Fig. 5: Optimizing aromatic dispersion in C/EBPα enhances macrophage reprogramming, and leads to stronger and more promiscuous genomic binding.

a, Schematic models of wild-type and mutant C/EBPα proteins. The transactivation data are identical to the data displayed in Fig. 4a. P values are from two-sided unpaired Student’s t-tests. b, Schematic model of C/EBPα-mediated transdifferentiation of B cells to macrophages. c, FACS quantification of GFP⁺ RCH-rtTA cells encoding C/EBPα overexpression cassettes. The proportions of CD19⁻ Mac1⁺ cells were measured 48, 96 and 168 h after transgene induction. Data are the mean ± s.d. of n = 5 (wild type and AroPERFECT IS15) and 3 (AroLITE and AroPERFECT IS10) independent experiments. d, Graph-based clustering (uniform manifold approximation and projection, UMAP) of the scRNA-seq data of C/EBPα-mediated transdifferentiation. Clusters were annotated based on marker genes. Overlayed is the partition-based graph abstraction (PAGA) showing the cell trajectory based on dynamic modelling of RNA velocity. Inset: pseudotime plot. e, Proportion of mEGFP⁺ cells in the macrophage clusters (colour-coded as in d). f, Heatmap representation of ChIP–Seq read densities of wild-type and AroPERFECT IS15 C/EBPα within a 1.5-kb window around all shared C/EBPα peaks and differentially enriched peaks in AroPERFECT IS15 C/EBPα. ‘Peaks unique to IS15 and reported before’ denotes binding sites differentially enriched in IS15 binding that overlap C/EBPα peaks reported in previous literature. FE, fold enrichment. g, Enrichment scores of bZIP TF motifs and adjusted (adj.) P values of enrichment at the three indicated peak sets.
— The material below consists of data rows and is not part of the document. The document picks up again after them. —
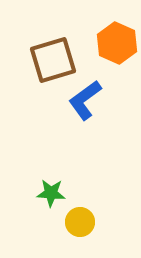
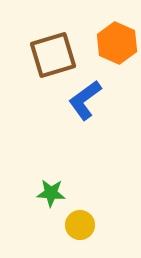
brown square: moved 5 px up
yellow circle: moved 3 px down
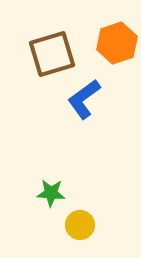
orange hexagon: rotated 18 degrees clockwise
brown square: moved 1 px left, 1 px up
blue L-shape: moved 1 px left, 1 px up
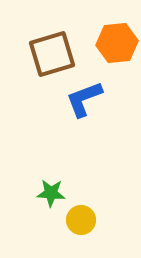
orange hexagon: rotated 12 degrees clockwise
blue L-shape: rotated 15 degrees clockwise
yellow circle: moved 1 px right, 5 px up
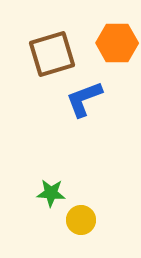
orange hexagon: rotated 6 degrees clockwise
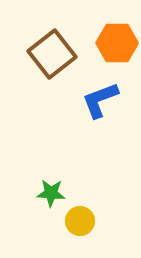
brown square: rotated 21 degrees counterclockwise
blue L-shape: moved 16 px right, 1 px down
yellow circle: moved 1 px left, 1 px down
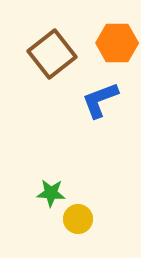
yellow circle: moved 2 px left, 2 px up
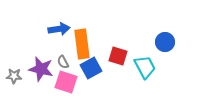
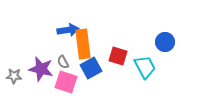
blue arrow: moved 9 px right, 1 px down
orange rectangle: moved 1 px right
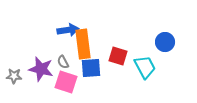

P values were determined using the Benjamini–Hochberg method. h,j, AroPERFECT IS15 C/EBPα shows enhanced binding at the FAM98A (h) and GBP5 (j) loci. Displayed are genome browser tracks of ChIP–Seq data of C/EBPα 24 and 48 h after C/EBPα induction. The coordinates are hg38 genome assembly coordinates. i,k, UMAPs coloured on FAM98A (i) and GBP5 (k) expression. The numbers denote the mean ± s.d. expression in the whole samples. l, Luciferase assays using the indicated reporter plasmids cotransfected with expression vectors encoding either wild-type or AroPERFECT IS15 C/EBPα. Luciferase values were normalized to an internal Renilla control and the values are displayed as percentages of the activity measured using the ‘basic’ vector. Data are the mean ± s.d. of four biological replicates. P values are from two-sided unpaired Student’s t-tests.